The ranges shown here are actually reaching from the start of column `source.value` to the end of column `meas_PressureBalance.current_ForceValue.value` in each row group. Daft seems to be too daft (sorry for the pun) to understand from the min and max values of `source.value` that only row group 13 needs to be queried. 

## Query the object store, second try

However, if we flatten the `source` struct to a top-level column containing just the value, then sort by that value, the pruning actually works as expected.

In [None]:
radiator_flat_df = radiator_df.with_column("source_id", daft.col("source")["value"])
radiator_flat_sorted_df = radiator_flat_df.sort([daft.col("source_id"), daft.col("time")])
_ = radiator_flat_sorted_df.write_parquet(f"s3://{BUCKET}/radiator_flat", io_config=io_config, write_mode="overwrite")

In [None]:
df_flat = daft.read_parquet(f"s3://{BUCKET}/radiator_flat", io_config=io_config)
df_flat = df_flat.filter(daft.col("source_id") == "1822301").select(daft.col("meas_PressureBalance")["current_ForceValue"]["value"].alias("force"))

In [None]:
df_flat.collect()

In [None]:
server.shutdown()

## Review questions

**Why is network latency more important for object stores than local files?**
 - How does Parquet's design address this challenge?
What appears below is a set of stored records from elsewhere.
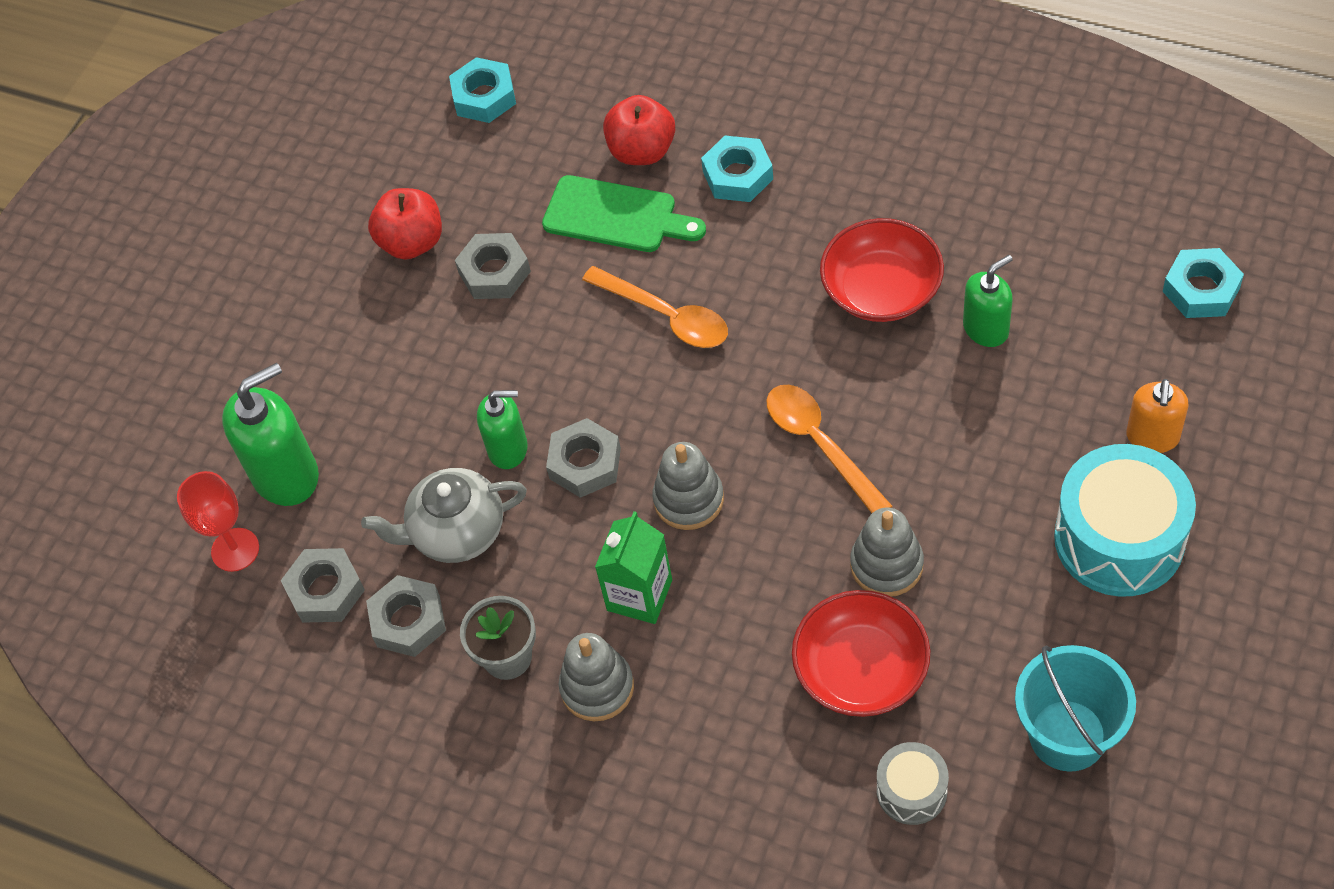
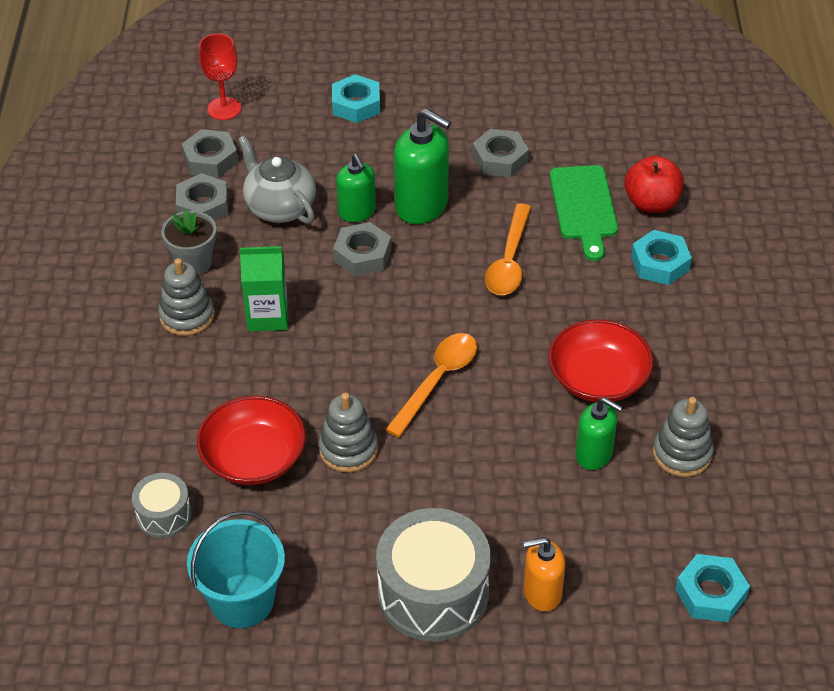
camera: 60 degrees right, 10 degrees down
green soap dispenser [222,363,319,506] -> green soap dispenser moved to [394,108,451,224]
red apple [368,188,442,260] -> none
turquoise nut [449,57,516,123] -> turquoise nut moved to [332,74,380,123]
grey stacking toy [652,442,724,530] -> grey stacking toy moved to [653,397,714,477]
turquoise drum [1054,444,1196,597] -> grey drum [376,508,491,641]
**What does a negative byte range request mean?**
 - Why is this useful for reading Parquet files?

**Explain the sequence of HTTP requests when querying a Parquet file on S3.**
 - What gets fetched first? What can be skipped?

**How much data transfer can be saved with good predicate pushdown?**
 - Consider a 1GB file where you need 1% of rows from one partition.

**What are the challenges of using Parquet on object stores vs. local files?**
 - Think about consistency, listing operations, and metadata access.

## Challenges 

### Measure network efficiency

1. Run the same query on sorted vs. unsorted radiator data
2. Compare the total bytes transferred by examining byte ranges in requests
3. Calculate the percentage of the file that was actually read
4. What's the theoretical minimum bytes needed for this query?

### Multi-column filtering

1. Create queries that filter on multiple columns:
   - Filter by `source_id` AND `time` range
   - Filter by nested measurement fields
2. Observe which column chunks are fetched
3. Explain the access pattern - does Daft fetch columns separately or together?

### Partition simulation

1. Create a dataset partitioned by `source_id` using the `partition_cols` argument of `write_parquet`.
2. Compare S3 requests when querying:
   - One specific device (one partition)
   - All devices (all partitions)
3. What metadata operations are needed? How many files are read?

### Real object store comparison 

If you have AWS or Azure access:
1. Upload the sorted radiator data to real S3 or ADLS object stores.
2. Run the same queries as in the notebook
3. Compare latency with the mocked version
4. What's different? Consider:
   - Network latency
   - Service time
   - Throttling or rate limits


## Summary

Parquet is built for querying large files on object stores. However, the querying technology is still fairly new and not all query engines support the entire range of Parquet features yet.